横尾さんの「セトウチ」さん宛の書簡の書き出しに、
今日、自宅とアトリエの本と写真などの資料をごそごそ、引っぱり出しながら見ていたら、もう何十年も前に買ったり、集めたりしたものばかりで、本などはいつか読むだろうと思って買ったまま手つかずになった名著や(僕にとっては)宝物ばかりがどっさり出て来て、何十年も味わうことのなかった興奮に酔いしれています。
とありました。
私の本棚にも「積読」ならぬ「いつか読」がヤマとあり、その一冊のジョン・ロン『統治二論』が、最近本棚にあることに気付いたのでした。
これは先日ブログにアップしました元検察官有志による安倍政権への意見書のなかに引用されている一文に、
時代背景は異なるが17世紀の高名な政治思想家ジョン・ロックはその著「統治二論」(加藤節訳、岩波文庫)の中で「法が終わるところ、暴政が始まる」と警告している。心すべき言葉である。

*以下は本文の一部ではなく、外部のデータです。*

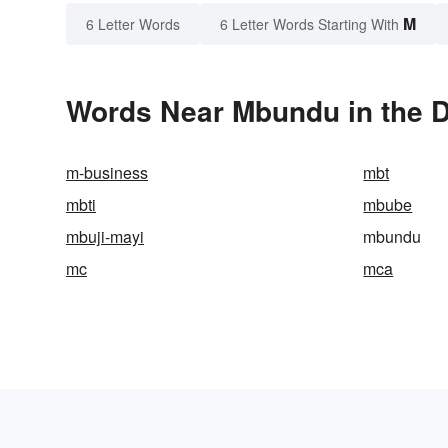
M
6 Letter Words
6 Letter Words Starting With
Words Near Mbundu in the D
m-business
mbt
mbti
mbube
mbuji-mayi
mbundu
mc
mca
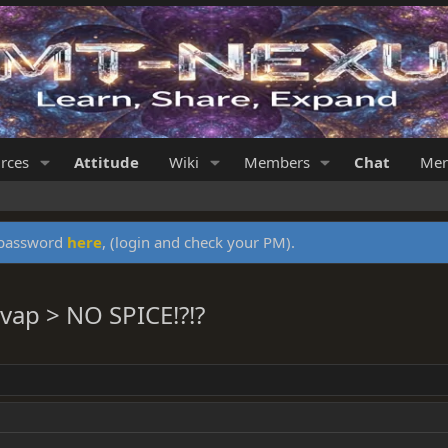
rces
Attitude
Wiki
Members
Chat
Mer
y password
here
, (login and check your PM).
vap > NO SPICE!?!?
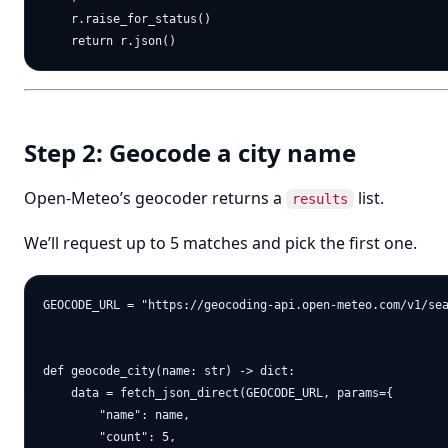
    r.raise_for_status()

Step 2: Geocode a city name
Open-Meteo’s geocoder returns a
list.
results
We’ll request up to 5 matches and pick the first one.
GEOCODE_URL = "https://geocoding-api.open-meteo.com/v1/sea
def geocode_city(name: str) -> dict:

    data = fetch_json_direct(GEOCODE_URL, params={

        "name": name,

        "count": 5,
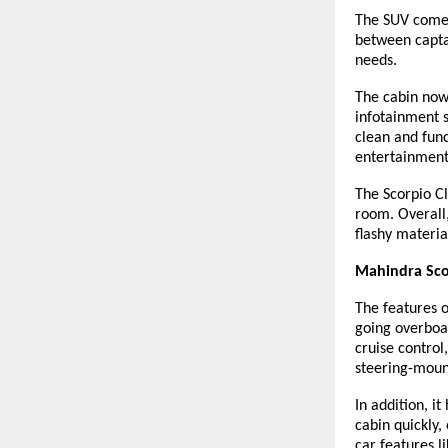
The SUV comes 
between captai
needs.
The cabin now
infotainment 
clean and func
entertainment 
The Scorpio Cl
room. Overall,
flashy materia
Mahindra Scor
The features 
going overboar
cruise control
steering-moun
In addition, i
cabin quickly
car features l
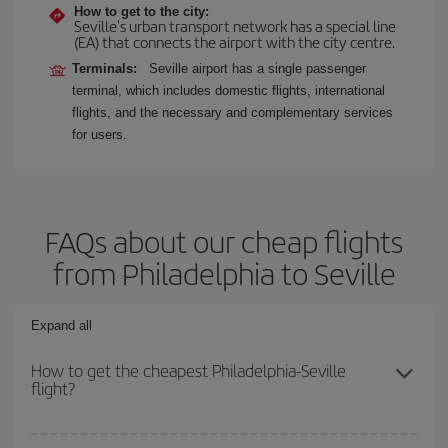
How to get to the city:
Seville's urban transport network has a special line
(EA) that connects the airport with the city centre.
Terminals:
Seville airport has a single passenger
terminal, which includes domestic flights, international
flights, and the necessary and complementary services
for users.
FAQs about our cheap flights
from Philadelphia to Seville
Expand all
How to get the cheapest Philadelphia-Seville
flight?
You can save on your Philadelphia-Seville-dest plane ticket and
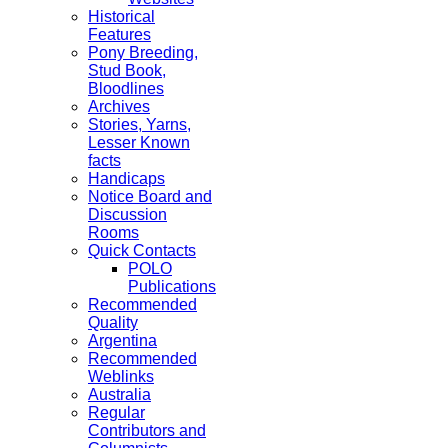
Historical
Features
Pony Breeding,
Stud Book,
Bloodlines
Archives
Stories, Yarns,
Lesser Known
facts
Handicaps
Notice Board and
Discussion
Rooms
Quick Contacts
POLO
Publications
Recommended
Quality
Argentina
Recommended
Weblinks
Australia
Regular
Contributors and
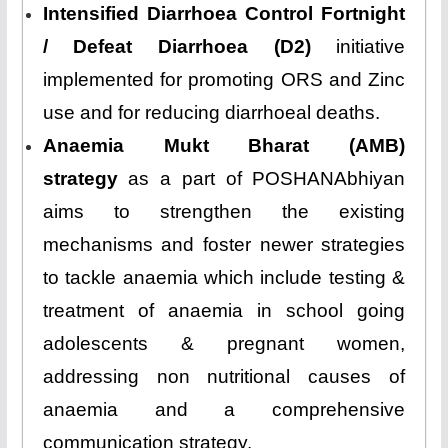
Intensified Diarrhoea Control Fortnight
/ Defeat Diarrhoea (D2)
initiative
implemented for promoting ORS and Zinc
use and for reducing diarrhoeal deaths.
Anaemia Mukt Bharat (AMB)
strategy
as a part of POSHANAbhiyan
aims to strengthen the existing
mechanisms and foster newer strategies
to tackle anaemia which include testing &
treatment of anaemia in school going
adolescents & pregnant women,
addressing non nutritional causes of
anaemia and a comprehensive
communication strategy.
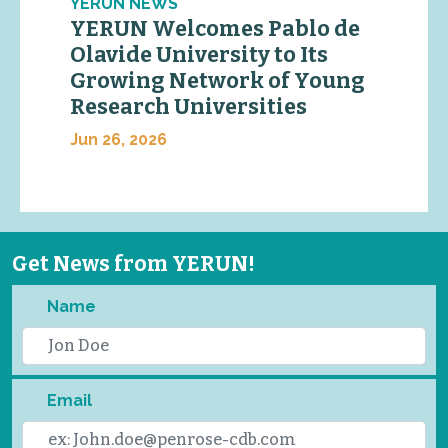
YERUN NEWS
YERUN Welcomes Pablo de
Olavide University to Its
Growing Network of Young
Research Universities
Jun 26, 2026
Get News from YERUN!
Name
Email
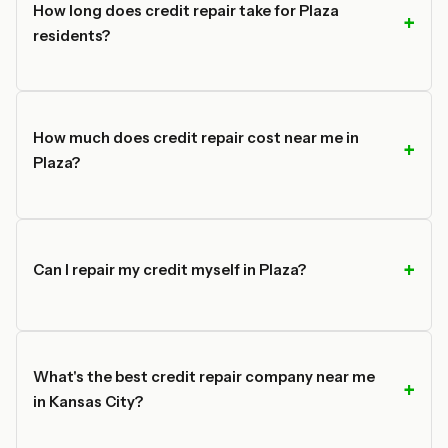
How long does credit repair take for Plaza
residents?
How much does credit repair cost near me in
Plaza?
Can I repair my credit myself in Plaza?
What's the best credit repair company near me
in Kansas City?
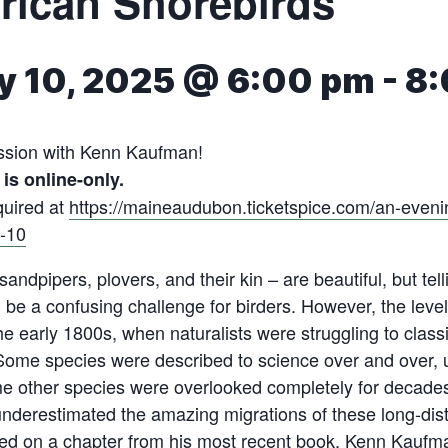
rican Shorebirds
y 10, 2025 @ 6:00 pm
-
8:
ssion with Kenn Kaufman!
is online-only.
quired at
https://maineaudubon.ticketspice.com/an-eveni
-10
andpipers, plovers, and their kin – are beautiful, but tel
 be a confusing challenge for birders. However, the leve
e early 1800s, when naturalists were struggling to classif
e. Some species were described to science over and over, 
e other species were overlooked completely for decade
nderestimated the amazing migrations of these long-dist
ed on a chapter from his most recent book, Kenn Kaufma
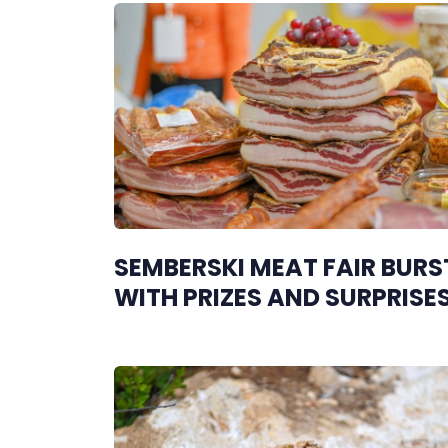
SEMBERSKI MEAT FAIR BURS
WITH PRIZES AND SURPRISE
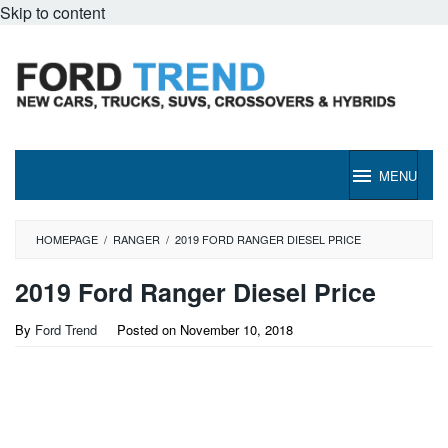
Skip to content
MENU
HOMEPAGE
/
RANGER
/
2019 FORD RANGER DIESEL PRICE
2019 Ford Ranger Diesel Price
By
Ford Trend
Posted on
November 10, 2018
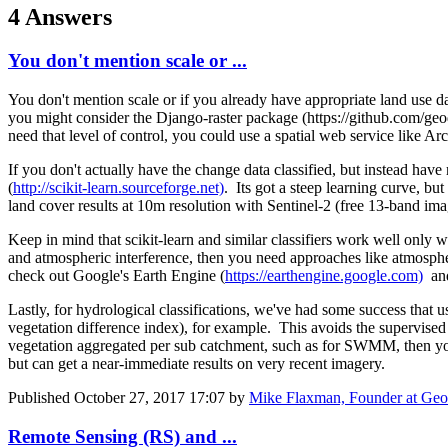
4 Answers
You don't mention scale or ...
You don't mention scale or if you already have appropriate land use d
you might consider the Django-raster package (https://github.com/geodes
need that level of control, you could use a spatial web service like A
If you don't actually have the change data classified, but instead hav
(
http://scikit-learn.sourceforge.net)
. Its got a steep learning curve, b
land cover results at 10m resolution with Sentinel-2 (free 13-band i
Keep in mind that scikit-learn and similar classifiers work well only wh
and atmospheric interference, then you need approaches like atmospher
check out Google's Earth Engine (
https://earthengine.google.com)
and
Lastly, for hydrological classifications, we've had some success tha
vegetation difference index), for example. This avoids the supervised 
vegetation aggregated per sub catchment, such as for SWMM, then you c
but can get a near-immediate results on very recent imagery.
Published
October 27, 2017 17:07
by
Mike Flaxman, Founder at Geod
Remote Sensing (RS) and ...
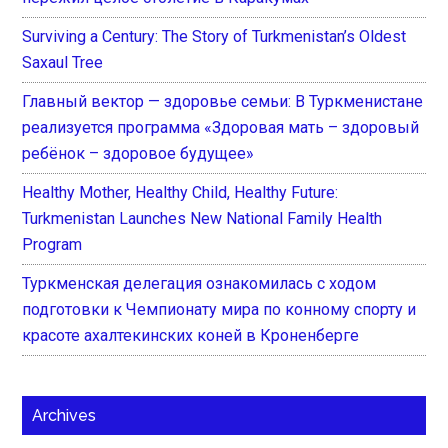
Surviving a Century: The Story of Turkmenistan’s Oldest
Saxaul Tree
Главный вектор — здоровье семьи: В Туркменистане
реализуется программа «Здоровая мать – здоровый
ребёнок – здоровое будущее»
Healthy Mother, Healthy Child, Healthy Future:
Turkmenistan Launches New National Family Health
Program
Туркменская делегация ознакомилась с ходом
подготовки к Чемпионату мира по конному спорту и
красоте ахалтекинских коней в Кроненберге
Archives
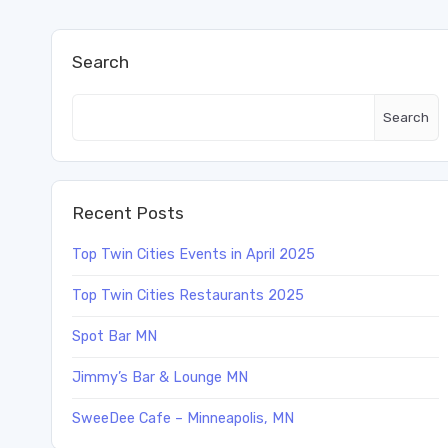
Search
Search
Recent Posts
Top Twin Cities Events in April 2025
Top Twin Cities Restaurants 2025
Spot Bar MN
Jimmy’s Bar & Lounge MN
SweeDee Cafe – Minneapolis, MN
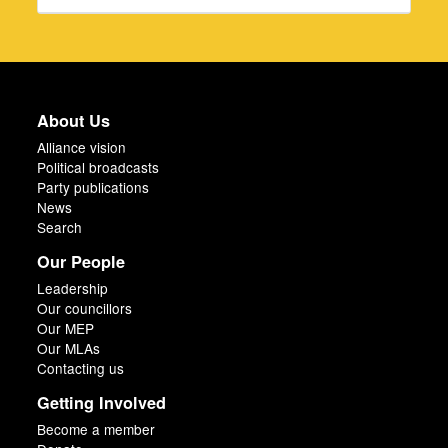
About Us
Alliance vision
Political broadcasts
Party publications
News
Search
Our People
Leadership
Our councillors
Our MEP
Our MLAs
Contacting us
Getting Involved
Become a member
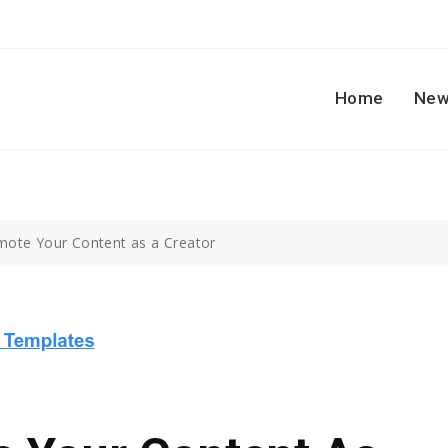
Home
New
ote Your Content as a Creator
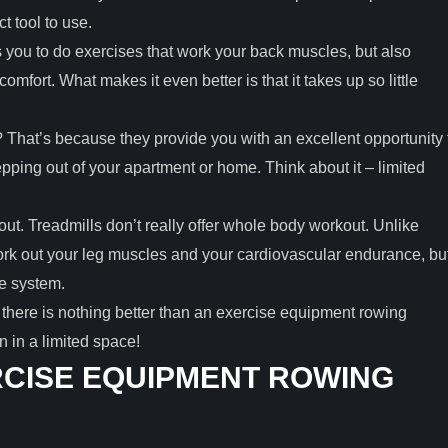
 tool to use.
you to do exercises that work your back muscles, but also
mfort. What makes it even better is that it takes up so little
That’s because they provide you with an excellent opportunity 
ping out of your apartment or home. Think about it – limited
out. Treadmills don’t really offer whole body workout. Unlike
rk out your leg muscles and your cardiovascular endurance, bu
le system.
there is nothing better than an exercise equipment rowing
 in a limited space!
CISE EQUIPMENT ROWING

とあり、この本なら「いつか読」のなかにあったはずだと、本棚をみたらありました。該当ページをはじめ目を通しているうち、「いつか読もう」は「いま読もう」になってきてページを追いはじめました。改めて民主主義の思想的積み重ねの高さ深さへの敬虔の念を、意識的に追っていくことの重要さを感じます。
寂聴さんの言葉「死がいよいよ近づいてきた」から「いよいよ」感を外したとしても「いつか読」の余裕はなくなってきてます。試験前の詰め込みならぬ、人生締め切り前の「詰め込み読」の様相を呈してきました。